Under intense pressure from the United States--not to mention Russia--Turkey has begun to reassess its support for anti-Assad groups after the "Islamic State of Iraq and Syria" (ISIS) third suspected terrorist attack on Turkey in six months. The first two attacks were against Kurds (one terrorist attack killed 33 people outside a Kurdish cultural center in the border town of Suruc in July, and another killed more than 100 in Ankara in October). These attacks have pushed Turkey to where it did not want to go.
The poor Kurds have few friends anywhere. The West had betrayed the Kurds at Versailles in 1919, and many
times since then. The Kurds are a thorn in the side of Turkey, and ISIS's
mortal enemy, so the ISIS attacks against the Kurds did not raise much protest
either abroad or in Turkey. But the latest terrorist attack was in the heart of
Istanbul against foreign tourists. If ISIS was responsible, then it broke its
devil's pact with the Turkish government as a sort-of ally, undermining
Erdogan's rationale to let ISIS carry out attacks as long as they target Kurds.
Pacts with the devil usually go wrong and this is one of those.
Erdogan's wild scheme in Libya and Syria
The Turkish political scene has changed dramatically since the Arab Spring five years ago. At that time, Turkey's Prime Minister Recep Erdogan was the golden boy, with his "zero problem" foreign policy with his neighbors, and the ability to "square the political circle", and to have good relations with Russia, Iran and NATO. Even the Kurds got an olive branch from Erdogan, with a peace process in 2013 after one of the Kurd's militant leaders Ocalan called from his prison cell to his fighters to abandon their armed struggle against Turkey in return for political reforms.
Turkey only recognized the rebel National Transitional Council of Libya in July 2011, when Foreign Minister Ahmet Davutoglu visited Benghazi's "Tahrir Square", named in honor of Egypt's revolution.

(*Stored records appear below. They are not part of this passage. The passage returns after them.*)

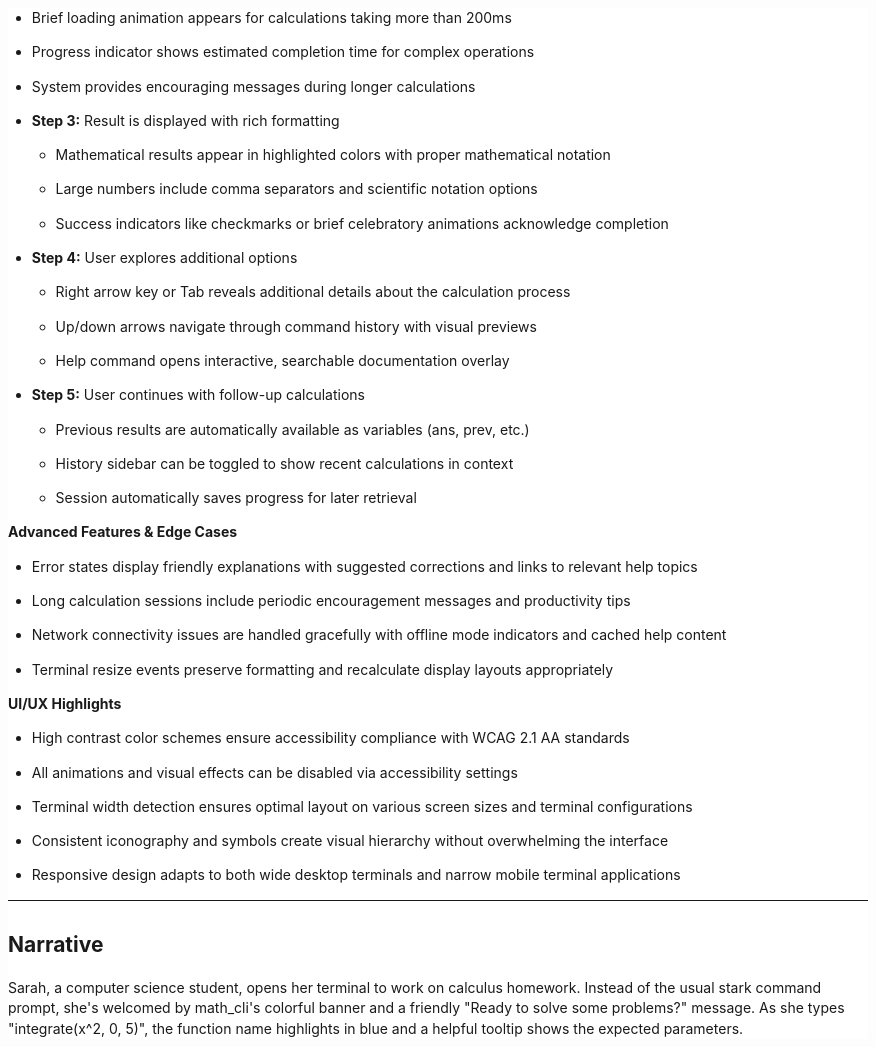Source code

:   * Brief loading animation appears for calculations taking more than 200ms

  * Progress indicator shows estimated completion time for complex operations

  * System provides encouraging messages during longer calculations

* **Step 3:** Result is displayed with rich formatting

  * Mathematical results appear in highlighted colors with proper mathematical notation

  * Large numbers include comma separators and scientific notation options

  * Success indicators like checkmarks or brief celebratory animations acknowledge completion

* **Step 4:** User explores additional options

  * Right arrow key or Tab reveals additional details about the calculation process

  * Up/down arrows navigate through command history with visual previews

  * Help command opens interactive, searchable documentation overlay

* **Step 5:** User continues with follow-up calculations

  * Previous results are automatically available as variables (ans, prev, etc.)

  * History sidebar can be toggled to show recent calculations in context

  * Session automatically saves progress for later retrieval

**Advanced Features & Edge Cases**

* Error states display friendly explanations with suggested corrections and links to relevant help topics

* Long calculation sessions include periodic encouragement messages and productivity tips

* Network connectivity issues are handled gracefully with offline mode indicators and cached help content

* Terminal resize events preserve formatting and recalculate display layouts appropriately

**UI/UX Highlights**

* High contrast color schemes ensure accessibility compliance with WCAG 2.1 AA standards

* All animations and visual effects can be disabled via accessibility settings

* Terminal width detection ensures optimal layout on various screen sizes and terminal configurations

* Consistent iconography and symbols create visual hierarchy without overwhelming the interface

* Responsive design adapts to both wide desktop terminals and narrow mobile terminal applications

---

## Narrative

Sarah, a computer science student, opens her terminal to work on calculus homework. Instead of the usual stark command prompt, she's welcomed by math_cli's colorful banner and a friendly "Ready to solve some problems?" message. As she types "integrate(x^2, 0, 5)", the function name highlights in blue and a helpful tooltip shows the expected parameters.

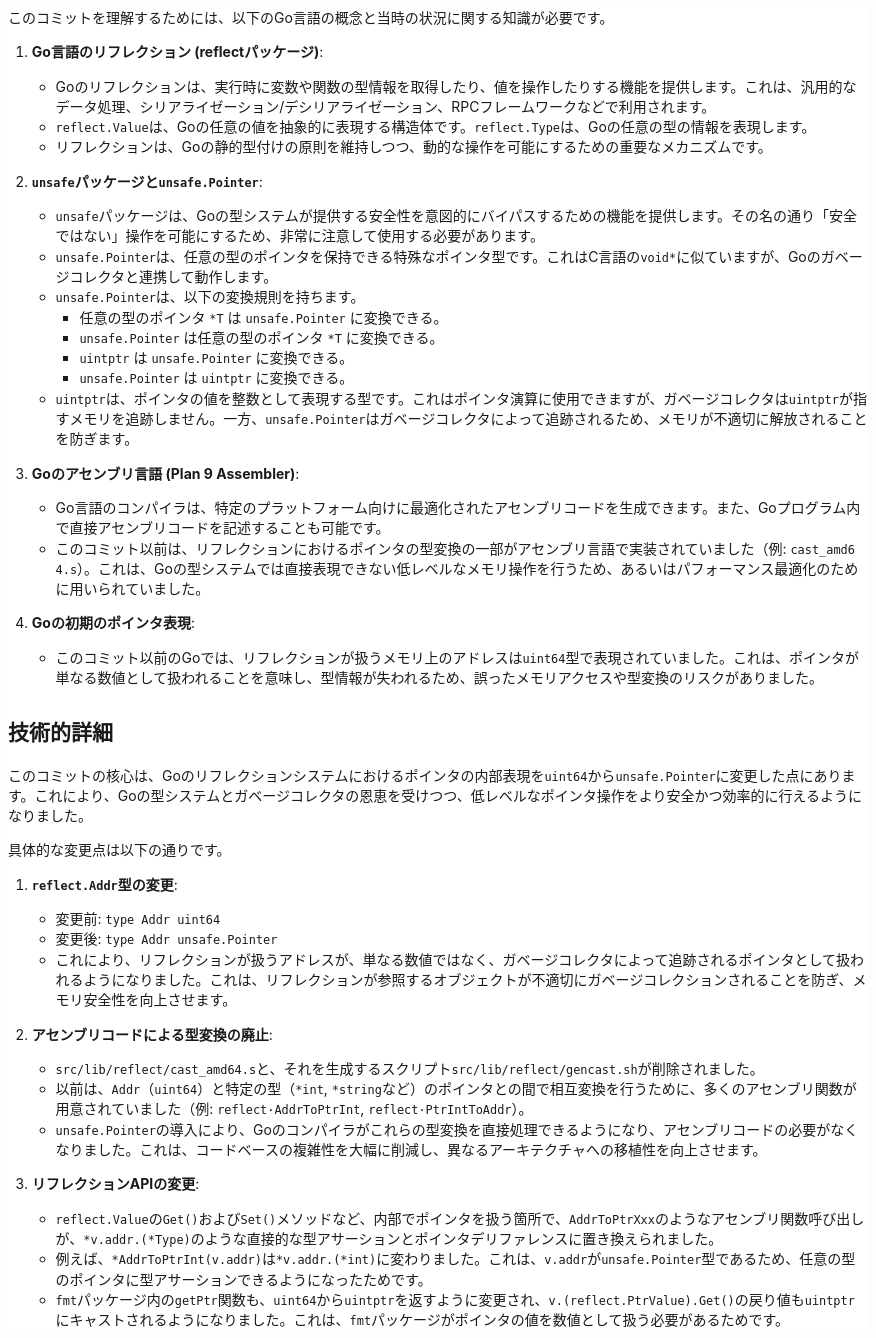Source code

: このコミットを理解するためには、以下のGo言語の概念と当時の状況に関する知識が必要です。

1.  **Go言語のリフレクション (reflectパッケージ)**:
    *   Goのリフレクションは、実行時に変数や関数の型情報を取得したり、値を操作したりする機能を提供します。これは、汎用的なデータ処理、シリアライゼーション/デシリアライゼーション、RPCフレームワークなどで利用されます。
    *   `reflect.Value`は、Goの任意の値を抽象的に表現する構造体です。`reflect.Type`は、Goの任意の型の情報を表現します。
    *   リフレクションは、Goの静的型付けの原則を維持しつつ、動的な操作を可能にするための重要なメカニズムです。

2.  **`unsafe`パッケージと`unsafe.Pointer`**:
    *   `unsafe`パッケージは、Goの型システムが提供する安全性を意図的にバイパスするための機能を提供します。その名の通り「安全ではない」操作を可能にするため、非常に注意して使用する必要があります。
    *   `unsafe.Pointer`は、任意の型のポインタを保持できる特殊なポインタ型です。これはC言語の`void*`に似ていますが、Goのガベージコレクタと連携して動作します。
    *   `unsafe.Pointer`は、以下の変換規則を持ちます。
        *   任意の型のポインタ `*T` は `unsafe.Pointer` に変換できる。
        *   `unsafe.Pointer` は任意の型のポインタ `*T` に変換できる。
        *   `uintptr` は `unsafe.Pointer` に変換できる。
        *   `unsafe.Pointer` は `uintptr` に変換できる。
    *   `uintptr`は、ポインタの値を整数として表現する型です。これはポインタ演算に使用できますが、ガベージコレクタは`uintptr`が指すメモリを追跡しません。一方、`unsafe.Pointer`はガベージコレクタによって追跡されるため、メモリが不適切に解放されることを防ぎます。

3.  **Goのアセンブリ言語 (Plan 9 Assembler)**:
    *   Go言語のコンパイラは、特定のプラットフォーム向けに最適化されたアセンブリコードを生成できます。また、Goプログラム内で直接アセンブリコードを記述することも可能です。
    *   このコミット以前は、リフレクションにおけるポインタの型変換の一部がアセンブリ言語で実装されていました（例: `cast_amd64.s`）。これは、Goの型システムでは直接表現できない低レベルなメモリ操作を行うため、あるいはパフォーマンス最適化のために用いられていました。

4.  **Goの初期のポインタ表現**:
    *   このコミット以前のGoでは、リフレクションが扱うメモリ上のアドレスは`uint64`型で表現されていました。これは、ポインタが単なる数値として扱われることを意味し、型情報が失われるため、誤ったメモリアクセスや型変換のリスクがありました。

## 技術的詳細

このコミットの核心は、Goのリフレクションシステムにおけるポインタの内部表現を`uint64`から`unsafe.Pointer`に変更した点にあります。これにより、Goの型システムとガベージコレクタの恩恵を受けつつ、低レベルなポインタ操作をより安全かつ効率的に行えるようになりました。

具体的な変更点は以下の通りです。

1.  **`reflect.Addr`型の変更**:
    *   変更前: `type Addr uint64`
    *   変更後: `type Addr unsafe.Pointer`
    *   これにより、リフレクションが扱うアドレスが、単なる数値ではなく、ガベージコレクタによって追跡されるポインタとして扱われるようになりました。これは、リフレクションが参照するオブジェクトが不適切にガベージコレクションされることを防ぎ、メモリ安全性を向上させます。

2.  **アセンブリコードによる型変換の廃止**:
    *   `src/lib/reflect/cast_amd64.s`と、それを生成するスクリプト`src/lib/reflect/gencast.sh`が削除されました。
    *   以前は、`Addr`（`uint64`）と特定の型（`*int`, `*string`など）のポインタとの間で相互変換を行うために、多くのアセンブリ関数が用意されていました（例: `reflect·AddrToPtrInt`, `reflect·PtrIntToAddr`）。
    *   `unsafe.Pointer`の導入により、Goのコンパイラがこれらの型変換を直接処理できるようになり、アセンブリコードの必要がなくなりました。これは、コードベースの複雑性を大幅に削減し、異なるアーキテクチャへの移植性を向上させます。

3.  **リフレクションAPIの変更**:
    *   `reflect.Value`の`Get()`および`Set()`メソッドなど、内部でポインタを扱う箇所で、`AddrToPtrXxx`のようなアセンブリ関数呼び出しが、`*v.addr.(*Type)`のような直接的な型アサーションとポインタデリファレンスに置き換えられました。
    *   例えば、`*AddrToPtrInt(v.addr)`は`*v.addr.(*int)`に変わりました。これは、`v.addr`が`unsafe.Pointer`型であるため、任意の型のポインタに型アサーションできるようになったためです。
    *   `fmt`パッケージ内の`getPtr`関数も、`uint64`から`uintptr`を返すように変更され、`v.(reflect.PtrValue).Get()`の戻り値も`uintptr`にキャストされるようになりました。これは、`fmt`パッケージがポインタの値を数値として扱う必要があるためです。
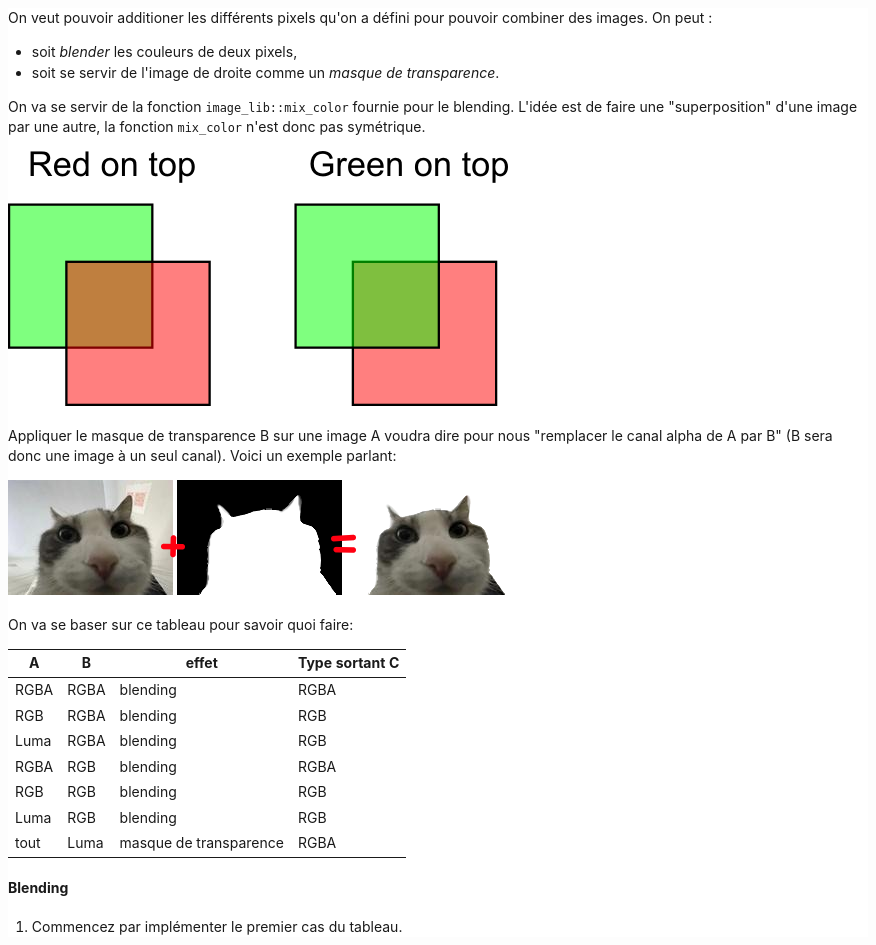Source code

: On veut pouvoir additioner les différents pixels qu'on a défini pour pouvoir combiner des images. On peut :
- soit *blender* les couleurs de deux pixels,
- soit se servir de l'image de droite comme un *masque de transparence*.

On va se servir de la fonction `image_lib::mix_color` fournie pour le blending. L'idée est de faire une "superposition" d'une image par une autre, la fonction `mix_color` n'est donc pas symétrique.

![img](./doc/blending.png)

Appliquer le masque de transparence B sur une image A voudra dire pour nous "remplacer le canal alpha de A par B" (B sera donc une image à un seul canal). Voici un exemple parlant:

![img](./doc/transparency_mask.png)

On va se baser sur ce tableau pour savoir quoi faire:

| A    | B    | effet                  | Type sortant C |
|------|------|------------------------|----------------|
| RGBA | RGBA | blending               | RGBA           |
| RGB  | RGBA | blending               | RGB            |
| Luma | RGBA | blending               | RGB            |
| RGBA | RGB  | blending               | RGBA           |
| RGB  | RGB  | blending               | RGB            |
| Luma | RGB  | blending               | RGB            |
| tout | Luma | masque de transparence | RGBA           |

#### Blending

1. Commencez par implémenter le premier cas du tableau.
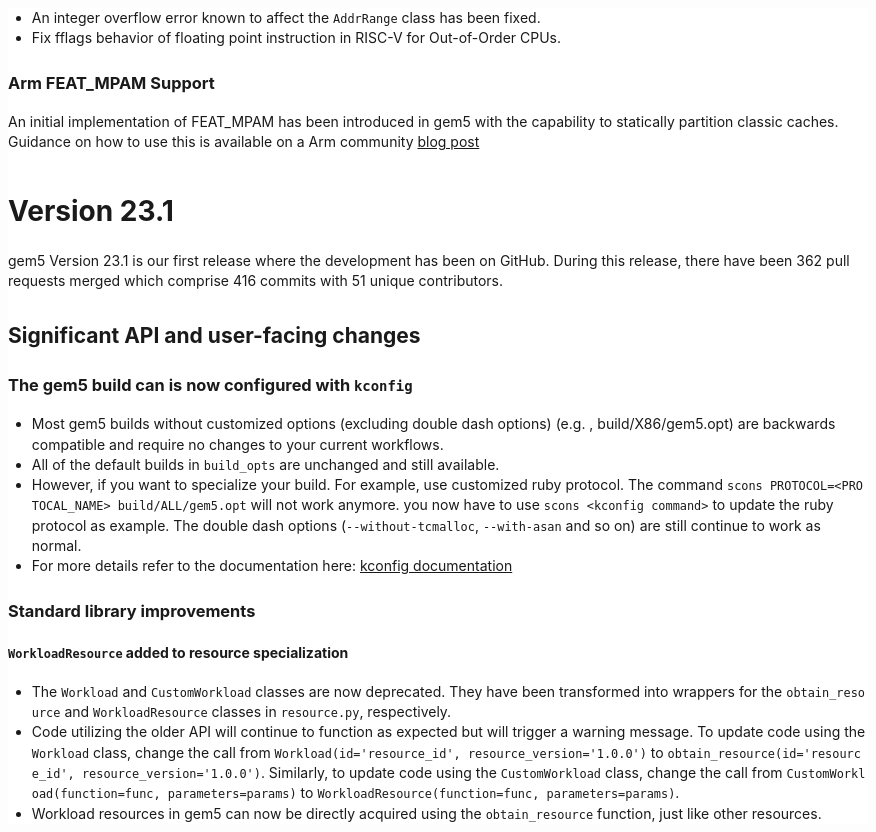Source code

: - An integer overflow error known to affect the `AddrRange` class has been
  fixed.
- Fix fflags behavior of floating point instruction in RISC-V for Out-of-Order
  CPUs.

### Arm FEAT_MPAM Support

An initial implementation of FEAT_MPAM has been introduced in gem5 with the
capability to statically partition classic caches. Guidance on how to use this
is available on a Arm community
[blog post](https://community.arm.com/arm-community-blogs/b/architectures-and-processors-blog/posts/gem5-cache-partitioning)

# Version 23.1

gem5 Version 23.1 is our first release where the development has been on GitHub.
During this release, there have been 362 pull requests merged which comprise 416
commits with 51 unique contributors.

## Significant API and user-facing changes

### The gem5 build can is now configured with `kconfig`

- Most gem5 builds without customized options (excluding double dash options)
  (e.g. , build/X86/gem5.opt) are backwards compatible and require no changes to
  your current workflows.
- All of the default builds in `build_opts` are unchanged and still available.
- However, if you want to specialize your build. For example, use customized
  ruby protocol. The command `scons PROTOCOL=<PROTOCAL_NAME> build/ALL/gem5.opt`
  will not work anymore. you now have to use `scons <kconfig command>` to update
  the ruby protocol as example. The double dash options (`--without-tcmalloc`,
  `--with-asan` and so on) are still continue to work as normal.
- For more details refer to the documentation here:
  [kconfig documentation](https://www.gem5.org/documentation/general_docs/kconfig_build_system/)

### Standard library improvements

#### `WorkloadResource` added to resource specialization

- The `Workload` and `CustomWorkload` classes are now deprecated. They have been
  transformed into wrappers for the `obtain_resource` and `WorkloadResource`
  classes in `resource.py`, respectively.
- Code utilizing the older API will continue to function as expected but will
  trigger a warning message. To update code using the `Workload` class, change
  the call from `Workload(id='resource_id', resource_version='1.0.0')` to
  `obtain_resource(id='resource_id', resource_version='1.0.0')`. Similarly, to
  update code using the `CustomWorkload` class, change the call from
  `CustomWorkload(function=func, parameters=params)` to
  `WorkloadResource(function=func, parameters=params)`.
- Workload resources in gem5 can now be directly acquired using the
  `obtain_resource` function, just like other resources.
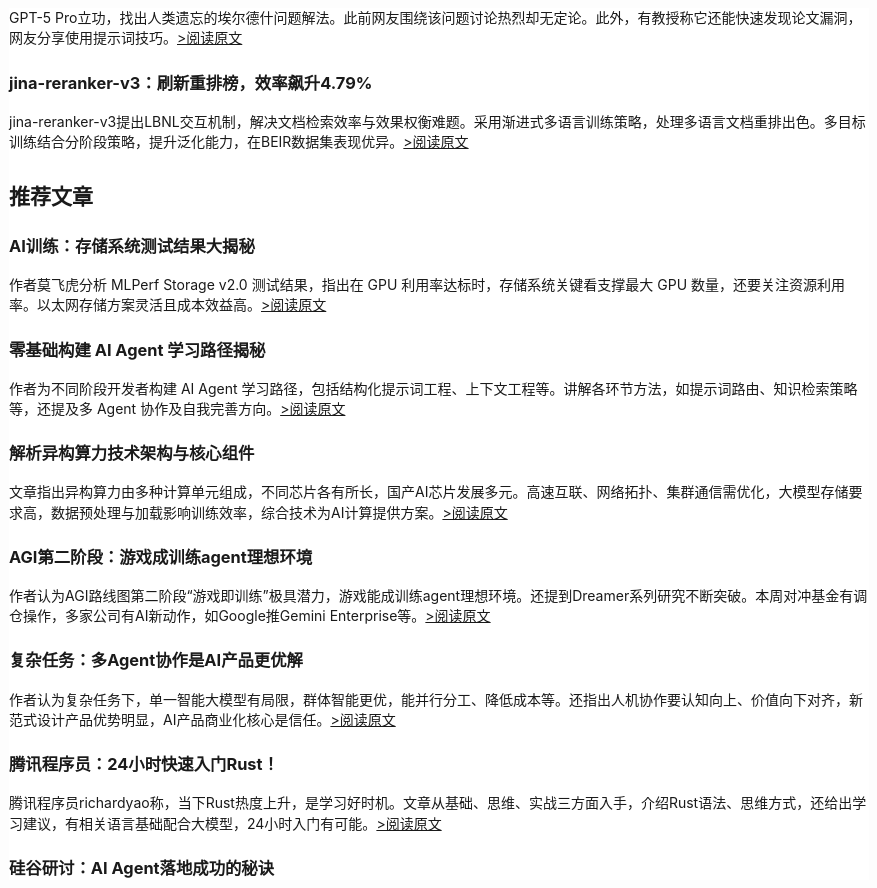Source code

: GPT-5 Pro立功，找出人类遗忘的埃尔德什问题解法。此前网友围绕该问题讨论热烈却无定论。此外，有教授称它还能快速发现论文漏洞，网友分享使用提示词技巧。[>阅读原文](https://mp.weixin.qq.com/s?__biz=MzIzNjc1NzUzMw==&chksm=e9bbffb341ef9fedbb33aff30d3c9f1cfd67d8e8b1bf3a384df138e886abaad6b21fe193a8d8&idx=2&mid=2247831984&sn=1c127fc775b605dcbdd6ac9ba46e5113#rd)

### jina-reranker-v3：刷新重排榜，效率飙升4.79%

jina-reranker-v3提出LBNL交互机制，解决文档检索效率与效果权衡难题。采用渐进式多语言训练策略，处理多语言文档重排出色。多目标训练结合分阶段策略，提升泛化能力，在BEIR数据集表现优异。[>阅读原文](https://mp.weixin.qq.com/s?__biz=MzkzNjgwNzMwNQ==&chksm=c36bffca5aa2667e6a016d79ed3d648a6f2bc31da7ee1657fdb9f5a37d0dbcaa032d542306ab&idx=1&mid=2247487282&sn=cd321752372045cba35ba8ea66f33794#rd)

## 推荐文章

### AI训练：存储系统测试结果大揭秘

作者莫飞虎分析 MLPerf Storage v2.0 测试结果，指出在 GPU 利用率达标时，存储系统关键看支撑最大 GPU 数量，还要关注资源利用率。以太网存储方案灵活且成本效益高。[>阅读原文](https://mp.weixin.qq.com/s?__biz=MjM5MDE0Mjc4MA==&chksm=bc6e3cf07a49bd8584071cb22459b9911ad74b6b0990eebc75d96847a0686f9331e1da9a008b&idx=3&mid=2651258619&sn=e7836335fdd7ee1dae89f6d75dc06f35#rd)

### 零基础构建 AI Agent 学习路径揭秘

作者为不同阶段开发者构建 AI Agent 学习路径，包括结构化提示词工程、上下文工程等。讲解各环节方法，如提示词路由、知识检索策略等，还提及多 Agent 协作及自我完善方向。[>阅读原文](https://mp.weixin.qq.com/s?__biz=MjM5Mjg4NDMwMA==&chksm=bc4d53d1b1ca6caad8ab979247c3640c25bd7e0a2ce6da75de38179e84c58de12f18186ea8d5&idx=1&mid=2652980015&sn=54fdafe04c577762a5e8e778f48248f1#rd)

### 解析异构算力技术架构与核心组件

文章指出异构算力由多种计算单元组成，不同芯片各有所长，国产AI芯片发展多元。高速互联、网络拓扑、集群通信需优化，大模型存储要求高，数据预处理与加载影响训练效率，综合技术为AI计算提供方案。[>阅读原文](https://mp.weixin.qq.com/s?__biz=Mzg3Mzg5MjY3Nw==&chksm=cfe66933fed8f2312220f4f6958aa01f98aa40e53177448633bd80ee3dfe791802e26c7c32ed&idx=2&mid=2247524843&sn=773caf0ebdf1a89af4b541c62b62aa8e#rd)

### AGI第二阶段：游戏成训练agent理想环境

作者认为AGI路线图第二阶段“游戏即训练”极具潜力，游戏能成训练agent理想环境。还提到Dreamer系列研究不断突破。本周对冲基金有调仓操作，多家公司有AI新动作，如Google推Gemini Enterprise等。[>阅读原文](https://mp.weixin.qq.com/s?__biz=Mzg2OTY0MDk0NQ==&chksm=cfb96f7244aa7a840ef9f741f7d74bf2953ae22d873b98921b992f15b15fa279b6d1ac5c49c3&idx=1&mid=2247518628&sn=ae12d2cd9d0d2cbbb9d3afa333011109#rd)

### 复杂任务：多Agent协作是AI产品更优解

作者认为复杂任务下，单一智能大模型有局限，群体智能更优，能并行分工、降低成本等。还指出人机协作要认知向上、价值向下对齐，新范式设计产品优势明显，AI产品商业化核心是信任。[>阅读原文](https://mp.weixin.qq.com/s?__biz=Mzg5NTc0MjgwMw==&chksm=c1f2d535fdeb02f8df03d553afd284ba2b3d2469ffd5acbca0e9992488d290a6bc5d5ef15aec&idx=1&mid=2247520016&sn=fea8a4974832d0f9e26b1928d8ee3656#rd)

### 腾讯程序员：24小时快速入门Rust！

腾讯程序员richardyao称，当下Rust热度上升，是学习好时机。文章从基础、思维、实战三方面入手，介绍Rust语法、思维方式，还给出学习建议，有相关语言基础配合大模型，24小时入门有可能。[>阅读原文](https://mp.weixin.qq.com/s?__biz=MjM5ODYwMjI2MA==&chksm=bfee587f0da01b273bd99e9183f7662c4eda79626057a06f9f7795e526459622d92127b25582&idx=1&mid=2649796130&sn=374bd0d6901ae1971b36dc106b4903e5#rd)

### 硅谷研讨：AI Agent落地成功的秘诀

Davutoglu told the rebels that Turkey and Libya have a "common history and a common future [and that] Turkey's role will be to withdraw from Libya as soon as possible, [and] restore the unity and integrity of the country based on the democratic demands of the people. This deployment should not be carried out for Libya's oil." Those were fine words and seemingly a balanced position, given that the fall of Gaddafi was already written on the wall by then. A more cynical reading would be that Turkey was joining the winners to reap some of the gains.
Eerily, the same scenario unfolded in Syria at the same time: a stalled insurgency, with the al-Qaeda types flocking in and receiving support from the West, intent on toppling President Bashar Assad, come "hell or high water".
More fine words. But as Gaddafi was being hunted down and gruesomely murdered, Assad was being shafted by his fair-weather friend. Just why Erdogan turned so abruptly on his erstwhile friend a few months later can be explained in one way: Assad would fall under the wave of the Arab Spring, so join the winning side and reap the benefits. Syria was until a century ago the heart of the Ottoman Caliphate, and Erdogan was determined to re-establish their "common history".
Erdogan said he was dreaming of a day, "when people can pass from a free Palestine through Istanbul to London. Not building walls around Turkey, but opening up to share with our neighbors. In Cairo, we are the Middle East, in Europe we are Europeans. We must shape history with all the nations around us." He told the Leaders of Change summit in March 2011 that the Middle East developments held out the promise of showing the way towards a "global, political, economic and cultural new order".
Those were more fine words. But like the Libya plan, the uprising in Syria went disastrously wrong. For many reasons: hubris, Kurds, anti-imperialists, and, of course, the duplicity of Turkey's NATO allies.
Kurds, Kurds, Kurds
Rather than launch a serious campaign against the ISIS-type terrorist groups in Syria, as the West and Russia had called upon him to do, Erdogan remained focused on the Kurdistan Workers' Party (PKK), which continued to protest Turkish oppression by attacking a police station last week, killing six people. That was a mere drop of blood in the terrorist bucket compared to ISIS, but Erdogan called for a harsh response. He is also in electioneering mode. Targeting the PKK is good fodder ahead of the referendum that Erdogan has called for to grant him greater powers.
Syria now has an autonomous Kurdish region led by the Democratic Union Party (PYD), with ties to the PKK . The ability of Syrian Kurds to fight ISIS (the Kurds a one of the few faction of the insurgency doing so) is a feather in their cap, and deserves the respect of the Syrian government and the West in any future settlement.
The Kurds have also exposed the perfidy of Erdogan in trying to use the Turkmen against the Kurds, and has revitalized Kurdish nationalism in Turkey in the face of the ongoing military campaign against Kurdish towns and cities. This is not a pretty picture for Turkey, but it is not the Kurds' fault.
Given the longstanding Kurdish autonomy in northern Iraq, the Kurds will now have a strong position to finally get the recognition they were denied at the Treaty of Versailles. NATO--including Turkey--is being pushed into Kurdish arms by the ruthless logic of history.